No problem. It's really a shame to have such a high bar for using dedup. It either fits a given workload extremely well, or can be extremely detrimental.

There's been talk in the developer community about ways to address the usability of dedup, but so far nothing has gone further than small prototypes.

Setting zfs_dedup_prefetch=0 has been found to help systems using ZFS data deduplication. There is a patch in ZoL HEAD for the next release that makes zfs_dedup_prefetch=0 by default:

https://github.com/zfsonlinux/zfs/commit/0dfc732416922e1dd59...

Aside from that, you are right that there has not been much done here. Making data deduplication more performant is a difficult task and so far, no one has proposed improvements beyond trivial changes.

I think for many or most use-cases, it would make more sense to have "off-line" deduplication (like, I believe, BTRFS does), as you can free-up space on-demand, when you judge it would yield you the most benefit and the system is the least busy.

I'm not sure how much benefit compared to the "real time" deduplication this approach can provide however, as the mapping table would still need to exist in memory, but I think there should be an increase to the write performance of non-duplicate data.
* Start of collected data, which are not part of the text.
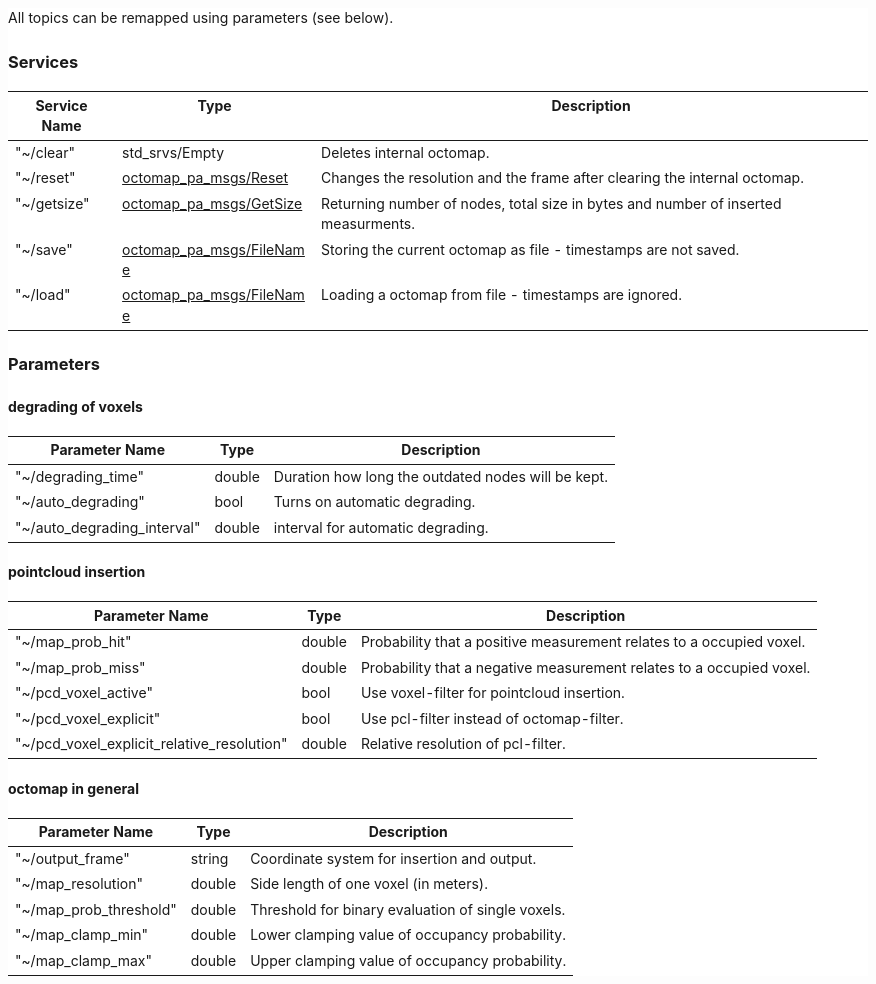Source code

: All topics can be remapped using parameters (see below).


### Services

Service Name       | Type                                                                                                                 | Description
-------------------|----------------------------------------------------------------------------------------------------------------------|---------------------------------
"~/clear"          | std_srvs/Empty                                                                                                       | Deletes internal octomap.
"~/reset"          | [octomap_pa_msgs/Reset](https://github.com/TUC-ProAut/ros_octomap/blob/master/octomap_pa_msgs/srv/OctomapPaGetSize.srv)  | Changes the resolution and the frame after clearing the internal octomap.
"~/getsize"        | [octomap_pa_msgs/GetSize](https://github.com/TUC-ProAut/ros_octomap/blob/master/octomap_pa_msgs/srv/OctomapPaGetSize.srv)   | Returning number of nodes, total size in bytes and number of inserted measurments.
"~/save"           | [octomap_pa_msgs/FileName](https://github.com/TUC-ProAut/ros_octomap/blob/master/octomap_pa_msgs/srv/OctomapPaFileName.srv) | Storing the current octomap as file - timestamps are not saved.
"~/load"           | [octomap_pa_msgs/FileName](https://github.com/TUC-ProAut/ros_octomap/blob/master/octomap_pa_msgs/srv/OctomapPaFileName.srv) | Loading a octomap from file - timestamps are ignored.


### Parameters

#### degrading of voxels
Parameter Name               | Type                 | Description
-----------------------------|----------------------|-------------------------------------
"~/degrading_time"           | double               | Duration how long the outdated nodes will be kept.
"~/auto_degrading"           | bool                 | Turns on automatic degrading.
"~/auto_degrading_interval"  | double               | interval for automatic degrading.

#### pointcloud insertion
Parameter Name               | Type                 | Description
-----------------------------|----------------------|-------------------------------------
"~/map_prob_hit"             | double               | Probability that a positive measurement relates to a occupied voxel.
"~/map_prob_miss"            | double               | Probability that a negative measurement relates to a occupied voxel.
"~/pcd_voxel_active"         | bool                 | Use voxel-filter for pointcloud insertion.
"~/pcd_voxel_explicit"       | bool                 | Use pcl-filter instead of octomap-filter.
"~/pcd_voxel_explicit_relative_resolution" | double | Relative resolution of pcl-filter.

#### octomap in general
Parameter Name               | Type                 | Description
-----------------------------|----------------------|-------------------------------------
"~/output_frame"             | string               | Coordinate system for insertion and output.
"~/map_resolution"           | double               | Side length of one voxel (in meters).
"~/map_prob_threshold"       | double               | Threshold for binary evaluation of single voxels.
"~/map_clamp_min"            | double               | Lower clamping value of occupancy probability.
"~/map_clamp_max"            | double               | Upper clamping value of occupancy probability.
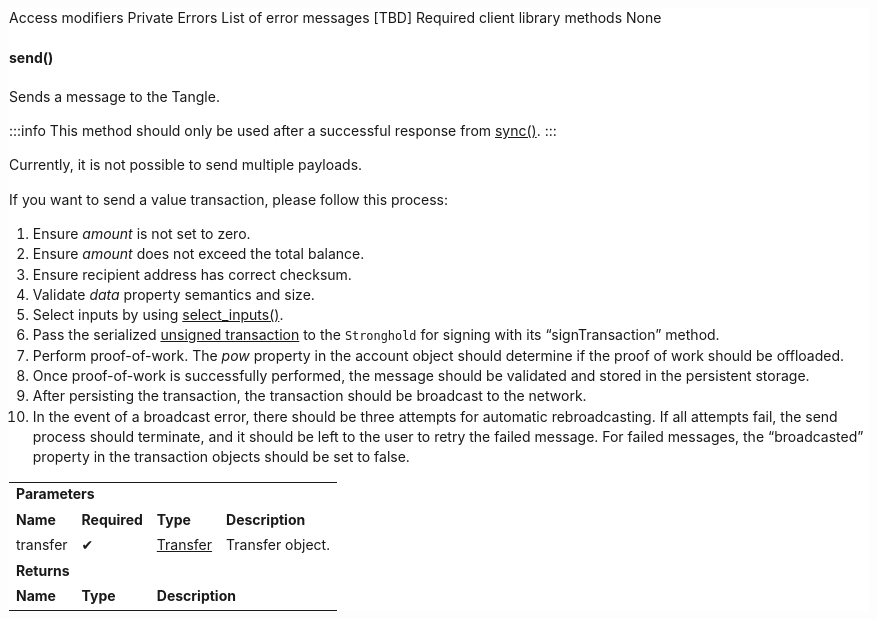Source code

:   <tr>
    <td>Access modifiers</td>
    <td colspan="3">Private</td>
  </tr>
  <tr>
    <td>Errors</td>
    <td colspan="3">List of error messages [TBD]</td>
  </tr>
  <tr>
    <td>Required client library methods</td>
    <td colspan="3">None</td>
  </tr>
</table>

#### send() 

Sends a message to the Tangle.  

:::info
This method should only be used after a successful response from [sync()](#sync). 
:::

Currently, it is not possible to send multiple payloads. 

If you want to send a value transaction, please follow this process:
1. Ensure  _amount_  is not set to zero.
2. Ensure  _amount_  does not exceed the total balance.
3. Ensure recipient address has correct checksum.
4. Validate  _data_  property semantics and size.
5. Select inputs by using [select_inputs()](#selectinputs).
6. Pass the serialized [unsigned transaction](#unsignedtransaction) to the `Stronghold` for signing with its “signTransaction” method.
7. Perform proof-of-work. The  _pow_  property in the account object should determine if the proof of work should be offloaded.
8. Once proof-of-work is successfully performed, the message should be validated and stored in the persistent storage.
9. After persisting the transaction, the transaction should be broadcast to the network.
10.  In the event of a broadcast error, there should be three attempts for automatic rebroadcasting. If all attempts fail, the send process should terminate, and it should be left to the user to retry the failed message. For failed messages, the “broadcasted” property in the transaction objects should be set to false. 

<table>
  <tr>
    <td colspan="4"><strong>Parameters</strong></td>
  </tr>
  <tr>
    <td><strong>Name</strong></td>
    <td><strong>Required</strong></td>
    <td><strong>Type</strong></td>
    <td><strong>Description</strong></td>
  </tr>
  <tr>
    <td>transfer</td>
    <td>&#10004;</td>
    <td><a href="#transfer">Transfer</a></td>
    <td>Transfer object.</td>
  </tr>
  <tr>
    <td colspan="4"><strong>Returns</strong></td>
  </tr>
  <tr>
    <td><strong>Name</strong></td>
    <td><strong>Type</strong></td>
    <td colspan="3"><strong>Description</strong></td>
  </tr>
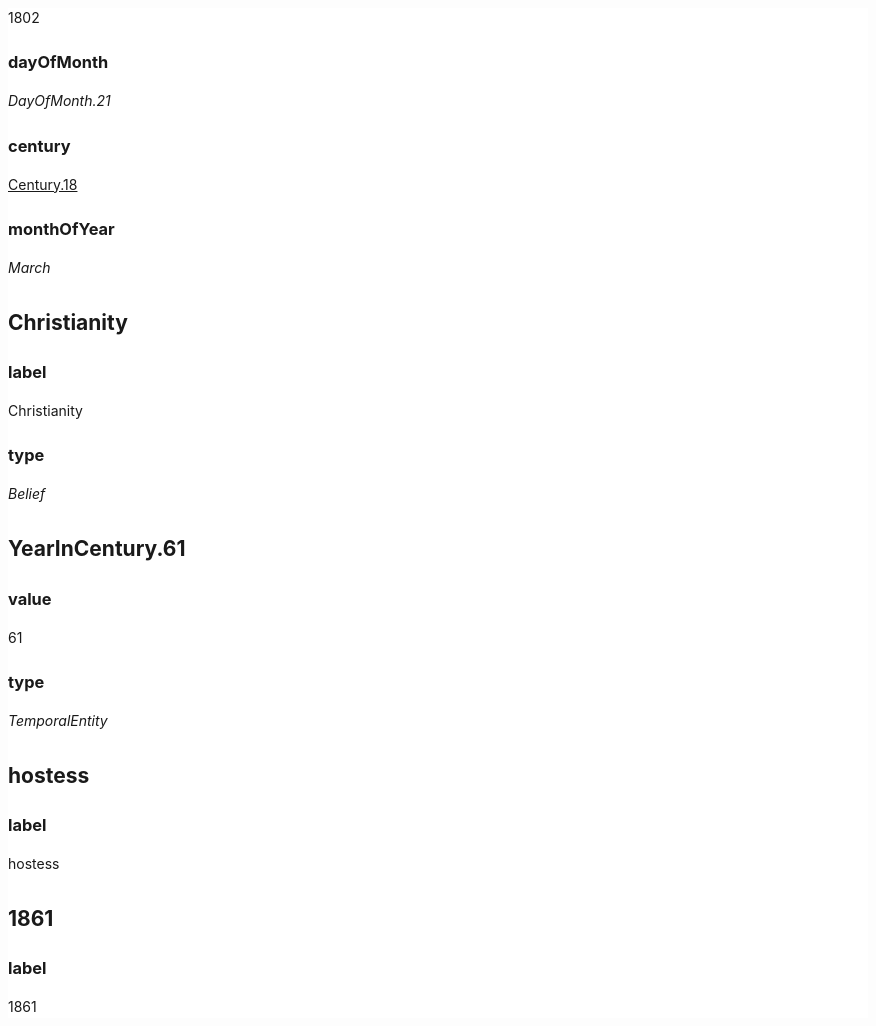 
1802

### dayOfMonth


*DayOfMonth.21*

### century


[Century.18](#Century.18)

### monthOfYear


*March*

## Christianity

### label


Christianity

### type


*Belief*

## YearInCentury.61

### value


61

### type


*TemporalEntity*

## hostess

### label


hostess

## 1861

### label


1861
PS. My use case is that I have a few dozens of (linux-vserver) gentoo containers that obviously share many files and, unfortunately, trying to maintain a shared read-only mount of the core system doesn't seem to be practical/viable (as it does i.e. for FreeBSD jails, due to mostly the clear system seperation). The waste is not significant enough to really bother me, it would just be nice to avoid. The solutions that I am aware of are (not sure if I'm missing any, I'd be happy to be pointed to something else, if there is):

- integrated FS-level deduplication (ZoL, BTRFS)

- higher-level deduplication (lessfs and opendedup)

- hard-linking scripts (obviously at the file-level)

Cloned snapshots carcass good way to dediplicate similar FS trees and have no RAM overhead. Its functionally the same as hardlinking.
Thanks, you mean LVM2/ZFS/BTRFS based snapshots right? I've seen that mentioned but I was thinking that eventually, with system updates, the snapshots will end up having less and less common blocks with their original source, so I would have to frequently recreate new snapshots from a more similar source and then copy the unique data on top of them again to raise the hit rate -but that sounds a pretty inconvenient thing to do.